Direktur Eksekutif Lembaga Kajian dan Advokasi Independensi Peradilan (LeIP) Liza Farihah menilai kebijakan Jaksa Agung Sanitiar Burhanuddin perlu direspons positif karena mengedepankan pendekatan restoratif. Pedoman tersebut mendorong penuntut umum dalam tuntutan kasus penyalahgunaan narkotika mengoptimalkan penerapan rehabilitasi, bukan pemenjaraan.

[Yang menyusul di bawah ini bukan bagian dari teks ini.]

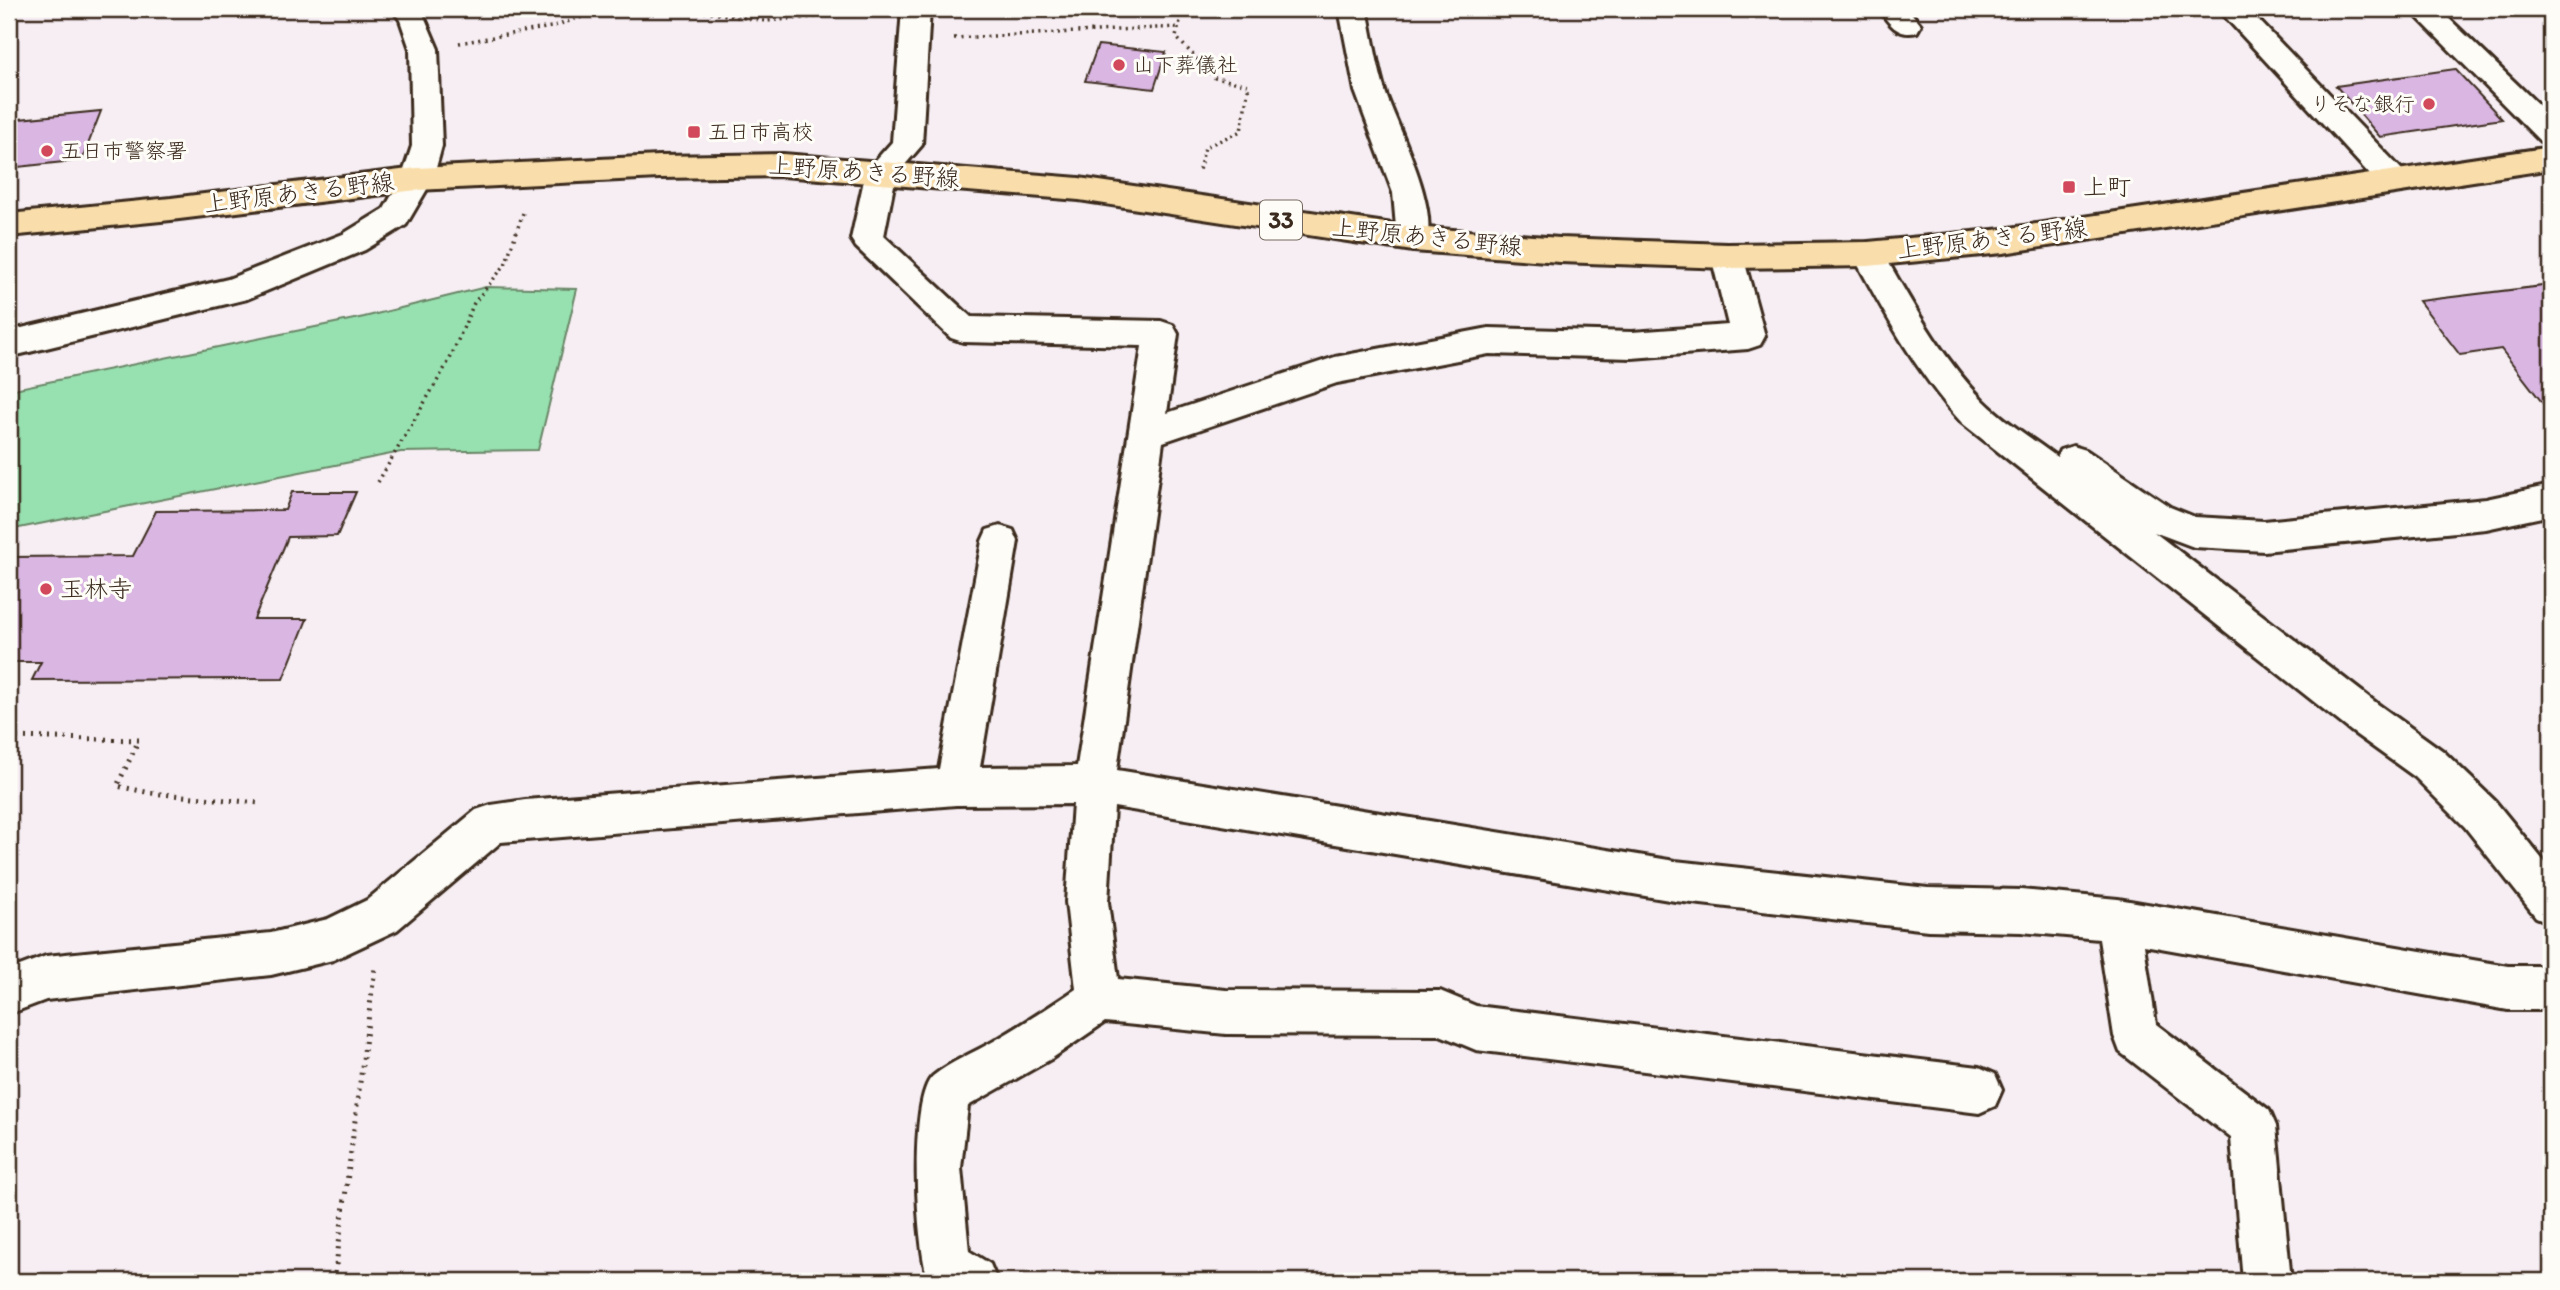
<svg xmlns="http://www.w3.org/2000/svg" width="2560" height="1290" viewBox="0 0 2560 1290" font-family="Itim,'Klee One',sans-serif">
	<rect width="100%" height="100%" fill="#f6eef3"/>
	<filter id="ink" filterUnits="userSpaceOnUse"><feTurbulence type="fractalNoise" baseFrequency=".0143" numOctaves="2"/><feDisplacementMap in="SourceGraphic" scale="14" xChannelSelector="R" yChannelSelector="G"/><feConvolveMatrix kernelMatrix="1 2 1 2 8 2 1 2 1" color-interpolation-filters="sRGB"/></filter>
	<g filter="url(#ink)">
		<path fill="#97e0af" stroke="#698566" stroke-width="2" d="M486,287L577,289L538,450L401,452L9,530V390L364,317Z"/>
		<g fill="#d9b7e2" stroke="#3b2a1e" stroke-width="2">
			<path d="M1098,45L1166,52L1154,89L1085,81Z"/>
			<path d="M2455,69L2502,119L2380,137L2336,86Z"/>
			<path d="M101,111L82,160L9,168V120Z"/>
			<path d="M2551,285V414L2501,349L2460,355L2419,301Z"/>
			<path d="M292,492H356L337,536L288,537L254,619H307L283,679L32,680L41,662H9V557L133,556L156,511L285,510Z"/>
		</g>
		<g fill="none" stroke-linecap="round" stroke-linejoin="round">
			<g stroke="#3b2a1e" stroke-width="6">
				<g id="minor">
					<path d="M392,9H421L438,49L442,146L433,179L406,225L365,250L247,299L9,357V331L228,279L343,234L384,209L401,179L412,146L410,49L400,20Z"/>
					<path d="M902,9H930L922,145L896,175L884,236L971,317L1161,321L1173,325L1178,334L1167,413L1335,357L1489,328L1632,332L1728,325L1711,256L1716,248L1727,244L1738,248L1743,256L1765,336L1760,345L1748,349L1632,358L1489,354L1337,383L1163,442L1117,770L1675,861L1928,888L2021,890L2118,899L2508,966H2551V1010H2508L2144,945L2156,1024L2269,1110L2276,1126L2291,1281H2243L2231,1138L2120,1052L2114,1036L2099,939L2021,932L1928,930L1675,901L1114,807L1108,902L1118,979L1226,990L1440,991L1476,1006L1979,1067L1995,1074L2002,1090L1995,1106L1979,1113L1476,1050L1440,1035L1226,1034L1105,1022L1051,1059L968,1106L961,1168L969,1251L990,1264L997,1281H929C916,1251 908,1097 933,1076C950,1062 975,1052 994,1041C1022,1025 1049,1007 1076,989L1066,902L1073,804L956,805L501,842L397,930L333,960L271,975L46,1000L9,1014V970L46,956L271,933L328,919L367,900L476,810L491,805L525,800L939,769L982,541L987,530L1000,526L1013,530L1018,541L980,767L1077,766L1142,346L963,342L951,338L856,247L851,239L866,171L892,142Z"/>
					<path d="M1339,9H1367C1373,37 1377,67 1386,94C1398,128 1443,215 1424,247L1413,251L1402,247L1397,239L1393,193L1355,91Z"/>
					<path d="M1879,9H1908L1921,25L1917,32C1898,37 1889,24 1879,9Z"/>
					<path d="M2218,9H2248L2405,173L2410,181L2405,189L2394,192L2383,189Z"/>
					<path d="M2409,9H2439L2551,117V144L2540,141Z"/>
					<path d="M1868,242L1879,246C1911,301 1940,356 1984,401C2005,422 2033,439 2057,457L2060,450L2073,446L2086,450L2170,507L2195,517L2264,521L2486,499L2551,485V515L2486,529L2264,551L2194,547L2154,532L2379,705L2443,751L2495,801L2551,870V923L2536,917L2465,827L2415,777L2351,731L1962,423C1914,369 1886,316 1852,254L1857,246Z"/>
				</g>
			</g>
			<g stroke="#3b2a1e" stroke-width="6">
				<path id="major" d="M2551,147V169L2003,253L1868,266L1727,268L1560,262L1413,251L1079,200L783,176L659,178L417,190L171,220L9,236V214L171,198L417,168L659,156L783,154L1079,178L1413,227L1560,238L1727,244L1868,242L2003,229Z"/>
			</g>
			<g stroke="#3b2a1e" stroke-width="3.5" stroke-dasharray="2 4.5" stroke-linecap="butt">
				<path d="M685,9L766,21L879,12"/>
				<path d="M1183,9L1176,37L1215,78L1249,85L1241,131L1205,147L1199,170"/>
				<path d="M954,38L1178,27"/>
				<path d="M459,43L551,27L607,9"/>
				<path d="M378,482L450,359L474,303L505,265L524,210"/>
			</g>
			<g stroke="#3b2a1e" stroke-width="5" stroke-dasharray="2 6" stroke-linecap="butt">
				<path d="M9,737L139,740L117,786L151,793L259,803"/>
				<path d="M334,1281L375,968"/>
			</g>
			<use href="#minor" fill="#fdfcf7" fill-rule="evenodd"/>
			<use href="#major" fill="#f9deab" fill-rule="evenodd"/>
		</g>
	</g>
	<g fill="#d1495b" stroke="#fdfcf7" stroke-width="2.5">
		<circle cx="1119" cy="65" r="7"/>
		<circle cx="2429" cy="104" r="7"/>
		<rect x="687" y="125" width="14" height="14" rx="3.5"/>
		<circle cx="47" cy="151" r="7"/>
		<rect x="2062" y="180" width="14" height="14" rx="3.5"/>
		<circle cx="46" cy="589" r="7"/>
	</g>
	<g text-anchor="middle" stroke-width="6" stroke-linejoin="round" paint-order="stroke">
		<g font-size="21" fill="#3b2a1e" stroke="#fdfcf7" text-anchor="start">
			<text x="1133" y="72">山下葬儀社</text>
			<text x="2415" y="111" text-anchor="end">りそな銀行</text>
			<text x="708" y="139">五日市高校</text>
			<text x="61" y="158">五日市警察署</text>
		</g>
		<rect fill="#fdfcf7" stroke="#75695f" stroke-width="2" x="1260" y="200.5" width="42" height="39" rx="5"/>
		<g font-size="23" font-weight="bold" fill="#3b2a1e">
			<text x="1281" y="228">33</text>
		</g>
		<g font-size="24" fill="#3b2a1e" stroke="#fdfcf7">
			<text transform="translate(864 172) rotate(4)" y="8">上野原あきる野線</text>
			<text transform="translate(299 193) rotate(-7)" y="8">上野原あきる野線</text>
			<text transform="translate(1427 237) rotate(6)" y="8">上野原あきる野線</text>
			<text transform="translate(1992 239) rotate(-7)" y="8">上野原あきる野線</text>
		</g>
		<g font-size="24" fill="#3b2a1e" stroke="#fdfcf7" text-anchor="start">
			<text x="2083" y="195">上町</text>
			<text x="60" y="597">玉林寺</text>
		</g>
	</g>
	<rect width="2560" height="1290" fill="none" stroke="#fdfcf7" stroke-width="35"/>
	<rect x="18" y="18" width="2525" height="1255" fill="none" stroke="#3b2a1e" stroke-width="2.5" filter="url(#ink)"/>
</svg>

“Namun demikian, terdapat sejumlah catatan dalam Pedoman Kejaksaan ini yang perlu diperhatikan untuk mencegah pemenjaraan bagi pengguna narkotika agar dapat berjalan optimal,” ujar Liza Farizah dalam keterangan tertulisnya, Selasa (10/11/2021) lalu. (Baca Juga: Pedoman Tuntutan Rehabilitasi Pengguna Narkotika Kedepankan Keadilan Restoratif)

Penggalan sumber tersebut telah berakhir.